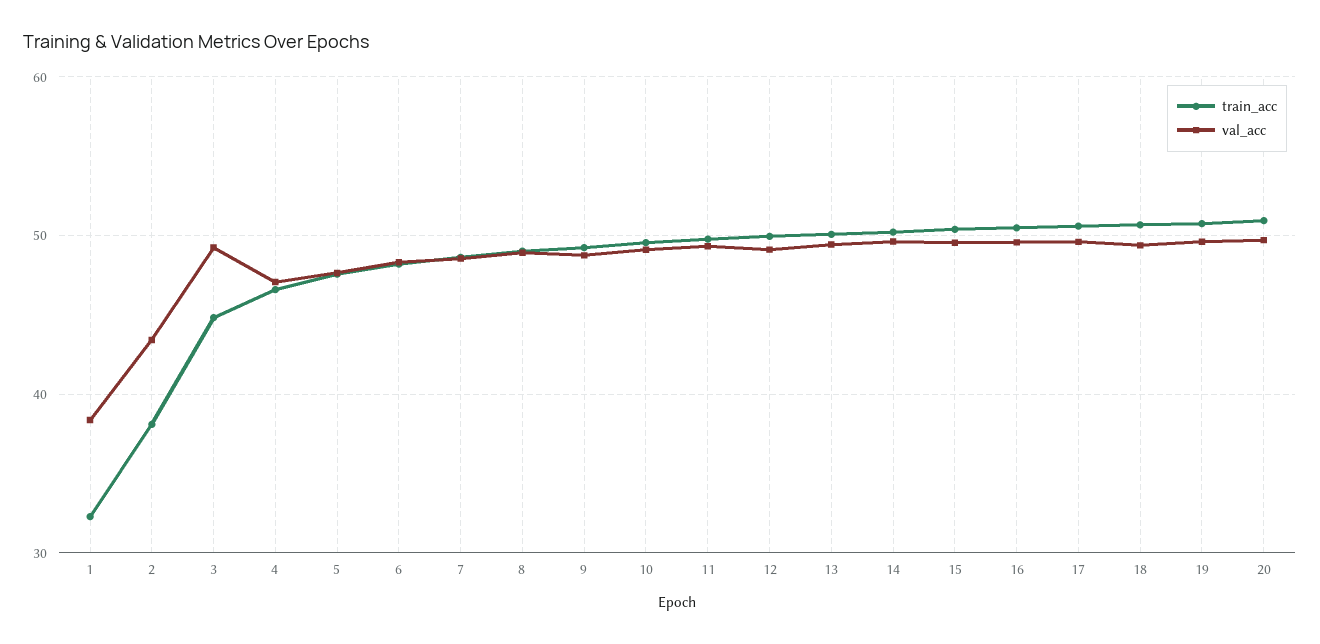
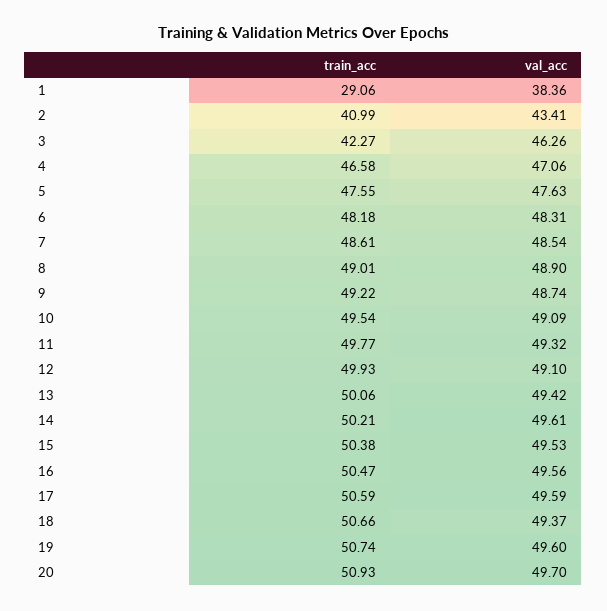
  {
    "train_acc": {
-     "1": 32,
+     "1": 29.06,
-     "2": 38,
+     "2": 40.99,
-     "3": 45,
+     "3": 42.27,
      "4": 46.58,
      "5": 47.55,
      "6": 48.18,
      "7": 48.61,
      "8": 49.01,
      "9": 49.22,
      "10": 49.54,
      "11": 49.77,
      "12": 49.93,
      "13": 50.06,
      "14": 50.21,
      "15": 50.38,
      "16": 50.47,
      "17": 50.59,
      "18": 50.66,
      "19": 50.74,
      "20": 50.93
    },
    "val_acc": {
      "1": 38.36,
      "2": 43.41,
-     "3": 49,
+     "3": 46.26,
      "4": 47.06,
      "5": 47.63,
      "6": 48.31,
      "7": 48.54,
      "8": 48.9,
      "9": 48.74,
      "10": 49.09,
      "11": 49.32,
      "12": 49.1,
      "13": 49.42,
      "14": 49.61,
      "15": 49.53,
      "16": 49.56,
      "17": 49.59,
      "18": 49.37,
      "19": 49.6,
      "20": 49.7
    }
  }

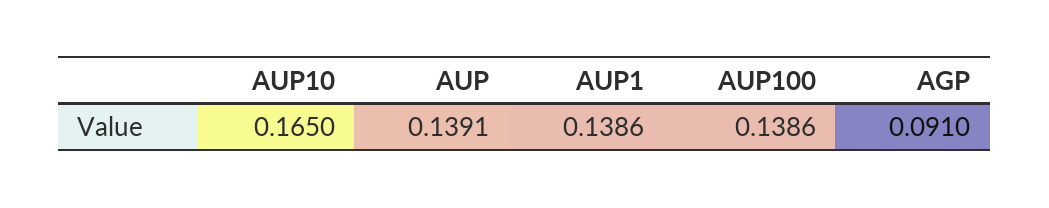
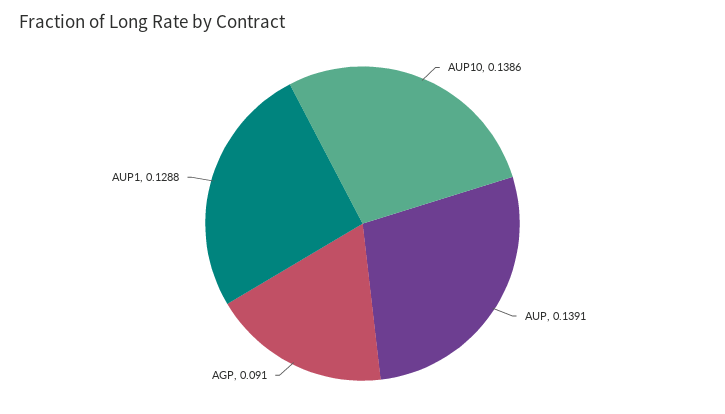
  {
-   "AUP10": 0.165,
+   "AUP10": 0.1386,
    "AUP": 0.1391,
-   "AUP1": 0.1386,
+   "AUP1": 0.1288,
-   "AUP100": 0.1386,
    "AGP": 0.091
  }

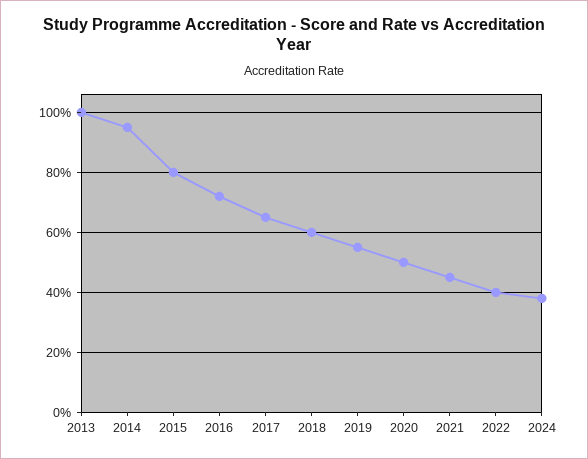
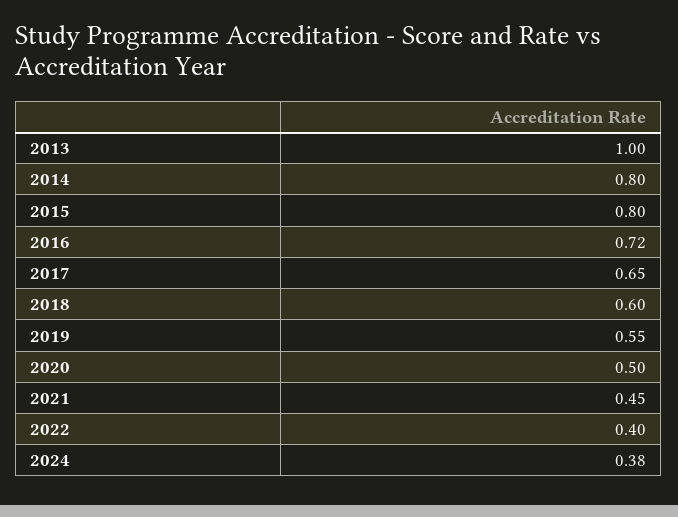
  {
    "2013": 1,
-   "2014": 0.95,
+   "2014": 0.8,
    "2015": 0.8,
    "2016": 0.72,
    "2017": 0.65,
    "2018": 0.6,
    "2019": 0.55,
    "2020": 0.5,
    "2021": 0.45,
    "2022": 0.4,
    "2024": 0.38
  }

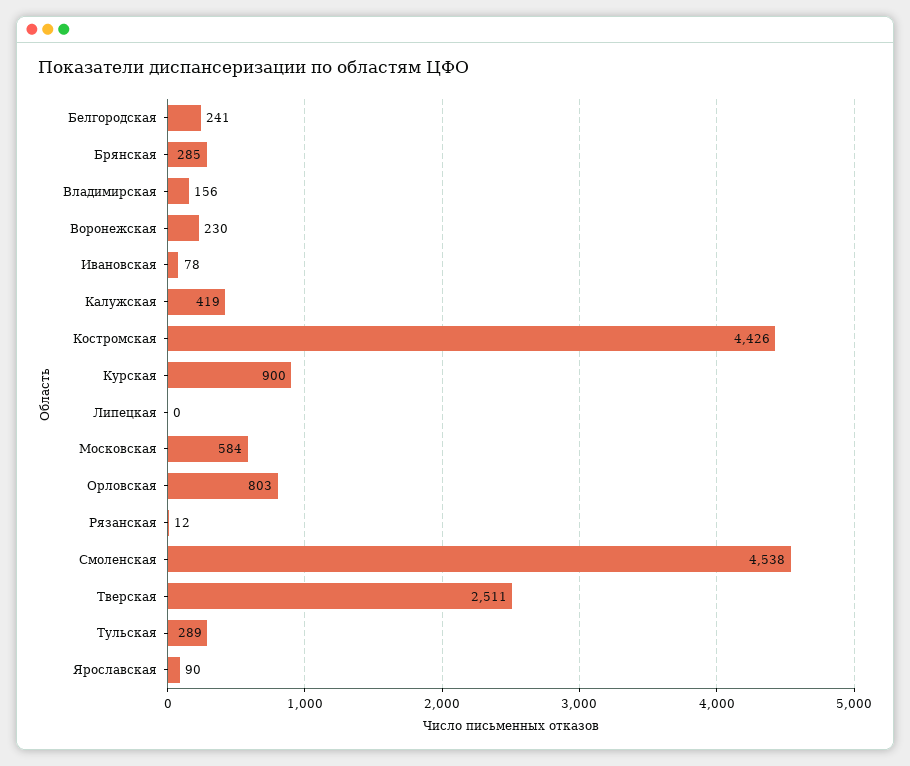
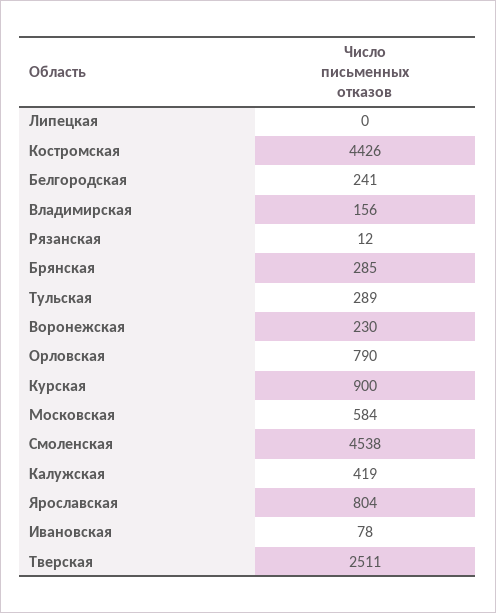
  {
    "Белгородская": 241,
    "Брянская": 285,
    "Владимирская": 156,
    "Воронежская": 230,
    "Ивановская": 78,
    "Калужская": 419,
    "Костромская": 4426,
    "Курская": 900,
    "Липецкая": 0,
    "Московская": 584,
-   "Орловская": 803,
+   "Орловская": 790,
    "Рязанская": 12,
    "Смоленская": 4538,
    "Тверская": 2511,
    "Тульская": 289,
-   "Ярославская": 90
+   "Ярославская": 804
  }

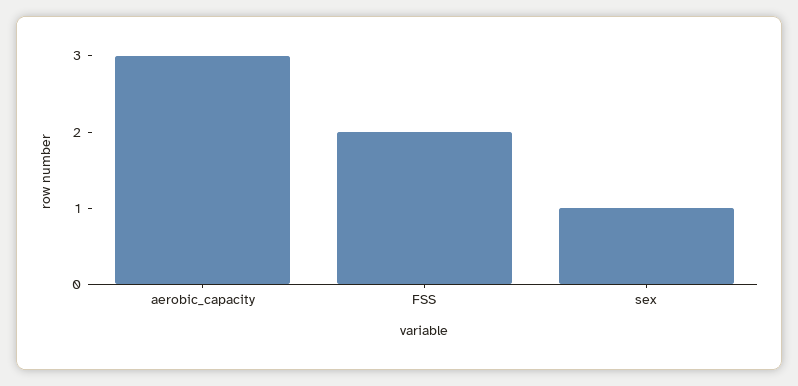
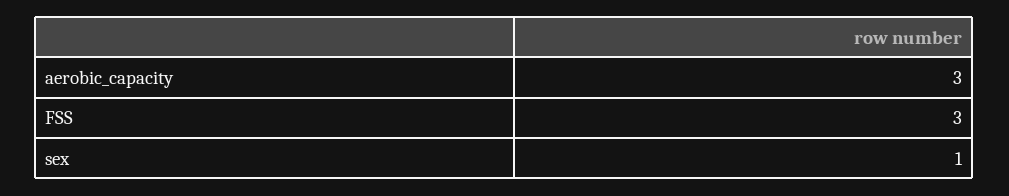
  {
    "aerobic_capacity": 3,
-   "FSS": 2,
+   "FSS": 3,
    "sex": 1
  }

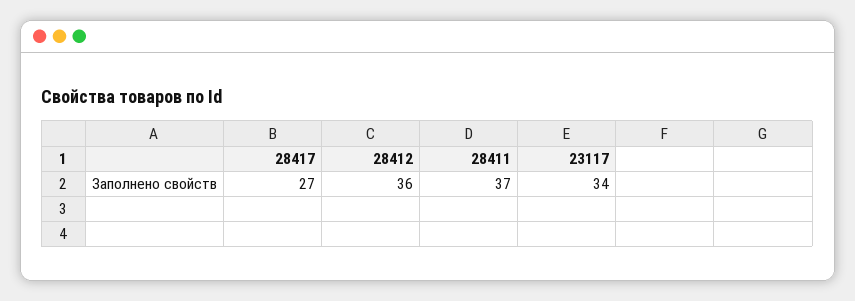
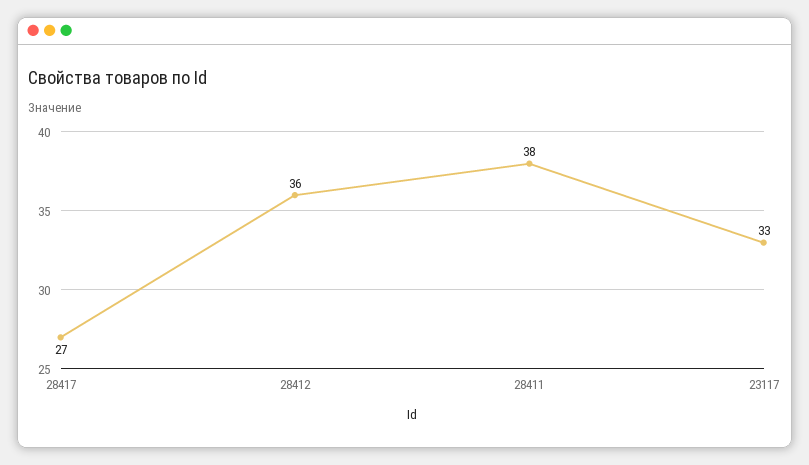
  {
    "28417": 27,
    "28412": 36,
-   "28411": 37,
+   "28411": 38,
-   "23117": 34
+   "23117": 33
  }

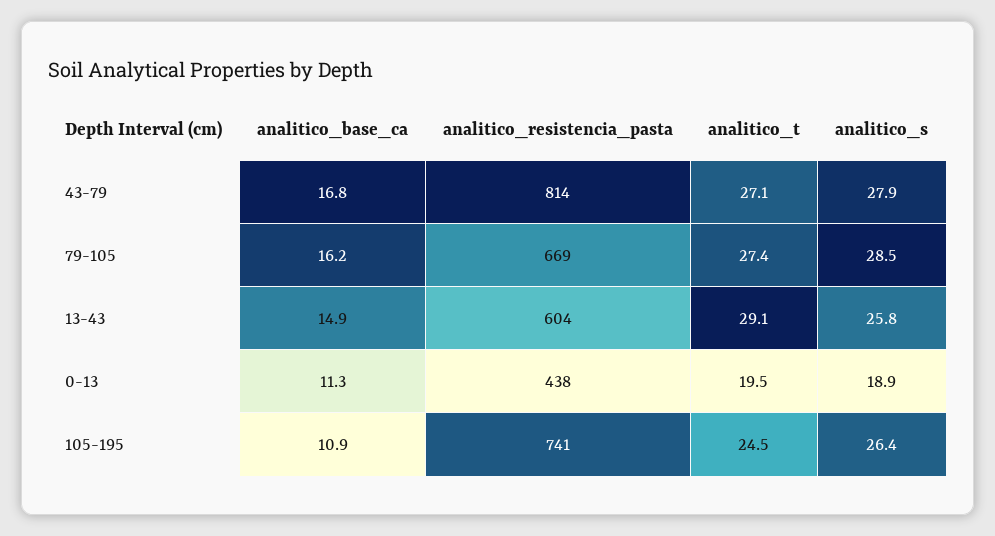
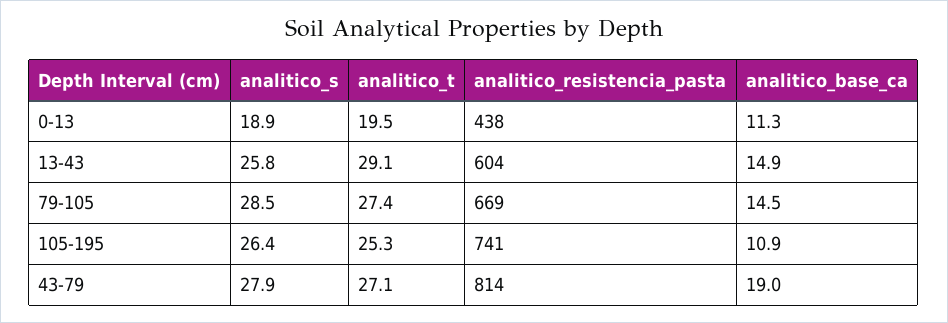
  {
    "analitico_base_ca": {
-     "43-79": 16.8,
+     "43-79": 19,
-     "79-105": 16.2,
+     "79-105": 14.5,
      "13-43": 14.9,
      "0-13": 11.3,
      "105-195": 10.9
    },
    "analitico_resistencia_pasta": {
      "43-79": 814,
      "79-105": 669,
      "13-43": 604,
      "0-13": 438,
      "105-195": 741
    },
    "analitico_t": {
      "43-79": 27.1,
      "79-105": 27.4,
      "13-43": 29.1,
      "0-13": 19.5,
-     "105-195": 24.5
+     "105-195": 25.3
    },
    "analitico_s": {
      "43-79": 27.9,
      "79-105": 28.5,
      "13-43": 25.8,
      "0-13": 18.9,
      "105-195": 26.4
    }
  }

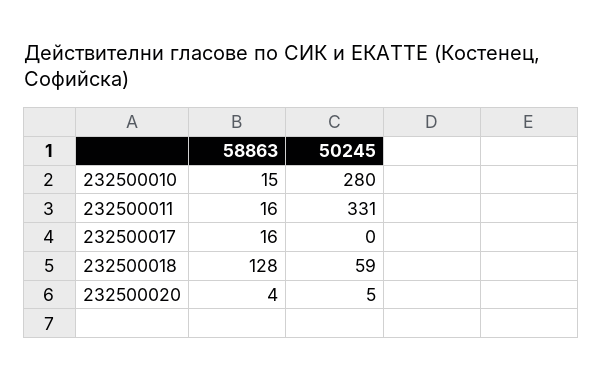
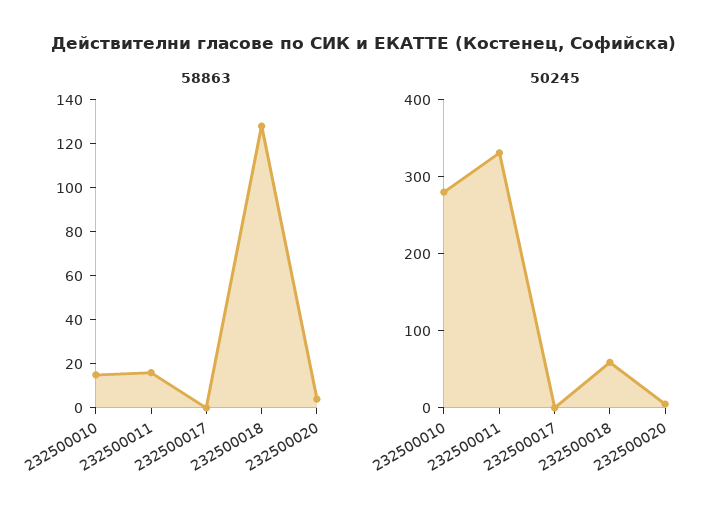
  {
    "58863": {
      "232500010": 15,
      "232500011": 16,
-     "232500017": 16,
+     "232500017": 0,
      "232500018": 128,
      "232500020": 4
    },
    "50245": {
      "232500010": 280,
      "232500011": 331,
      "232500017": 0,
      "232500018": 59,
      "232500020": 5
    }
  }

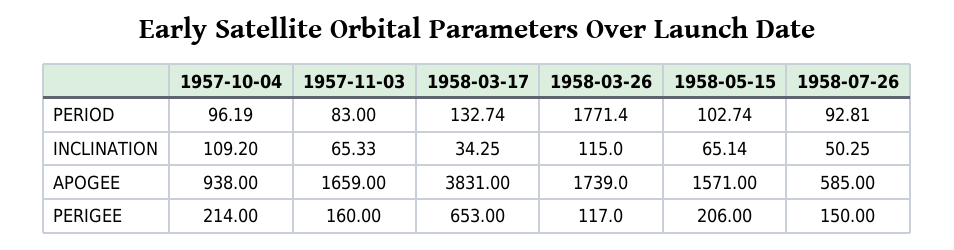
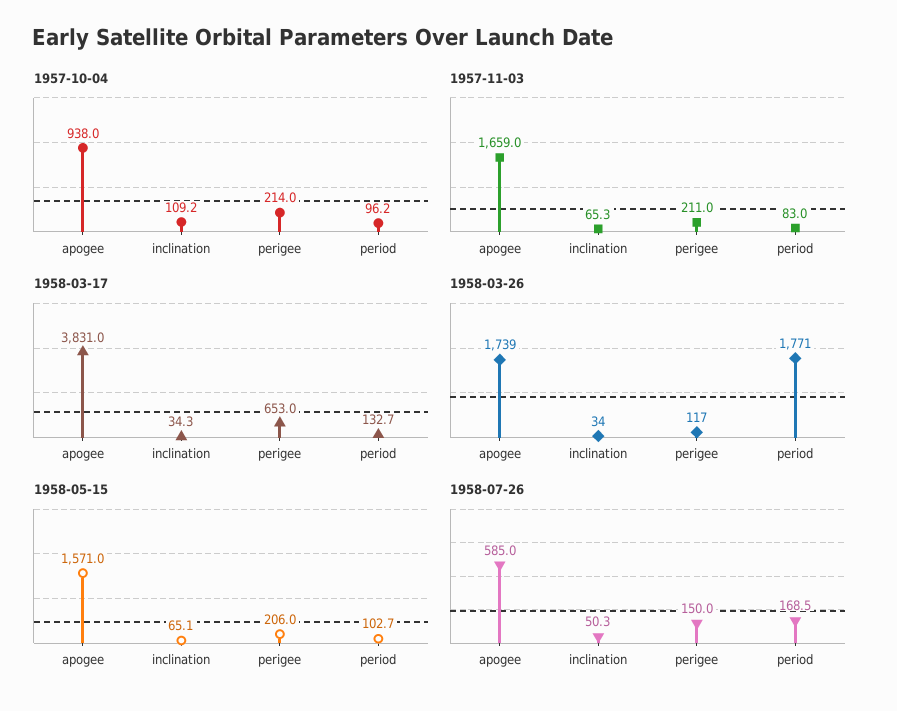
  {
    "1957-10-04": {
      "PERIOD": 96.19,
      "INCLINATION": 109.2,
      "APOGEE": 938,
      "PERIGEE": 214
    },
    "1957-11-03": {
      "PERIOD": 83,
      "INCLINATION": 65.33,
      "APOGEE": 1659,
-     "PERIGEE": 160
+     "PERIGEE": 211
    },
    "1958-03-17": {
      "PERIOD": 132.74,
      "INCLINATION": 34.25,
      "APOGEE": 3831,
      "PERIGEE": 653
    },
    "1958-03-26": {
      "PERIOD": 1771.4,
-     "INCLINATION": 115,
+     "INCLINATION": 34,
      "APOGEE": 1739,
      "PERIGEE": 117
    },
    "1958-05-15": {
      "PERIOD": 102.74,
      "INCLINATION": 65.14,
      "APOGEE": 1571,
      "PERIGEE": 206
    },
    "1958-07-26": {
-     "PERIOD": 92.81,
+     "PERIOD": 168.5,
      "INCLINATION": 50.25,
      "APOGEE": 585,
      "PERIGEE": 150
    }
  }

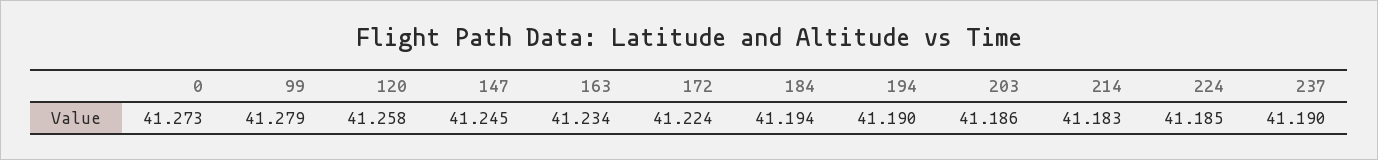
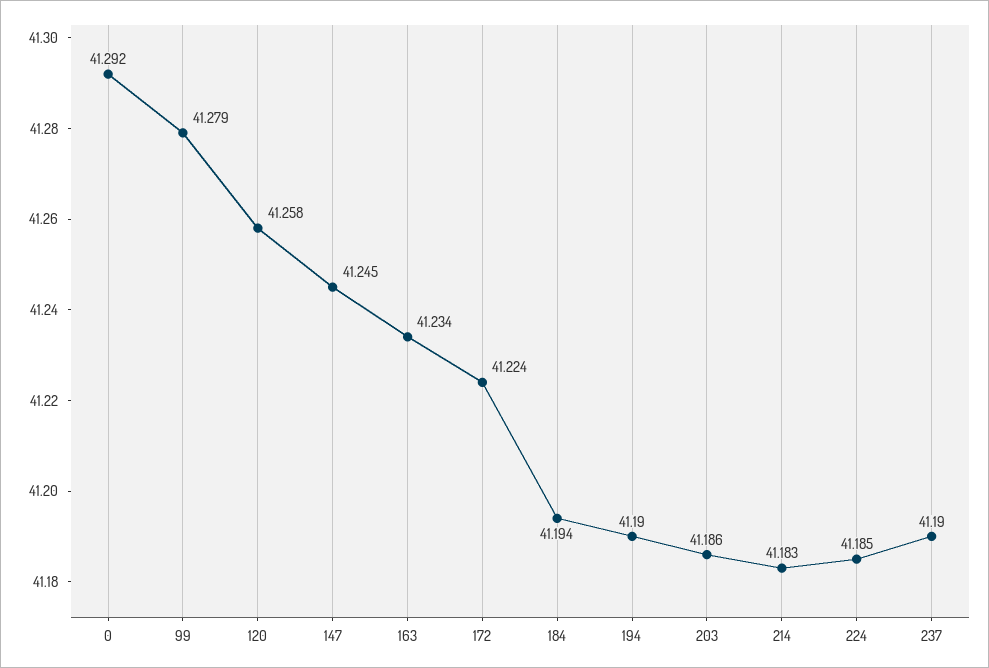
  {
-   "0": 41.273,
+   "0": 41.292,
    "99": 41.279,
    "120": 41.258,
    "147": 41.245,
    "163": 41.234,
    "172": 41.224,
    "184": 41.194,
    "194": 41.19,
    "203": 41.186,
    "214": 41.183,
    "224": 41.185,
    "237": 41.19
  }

**Exercise requirements**
Look through the entries above and copy each line that has "PERIGEE" in it.

**Task output**
      "PERIGEE": 214
-     "PERIGEE": 160
+     "PERIGEE": 211
      "PERIGEE": 653
      "PERIGEE": 117
      "PERIGEE": 206
      "PERIGEE": 150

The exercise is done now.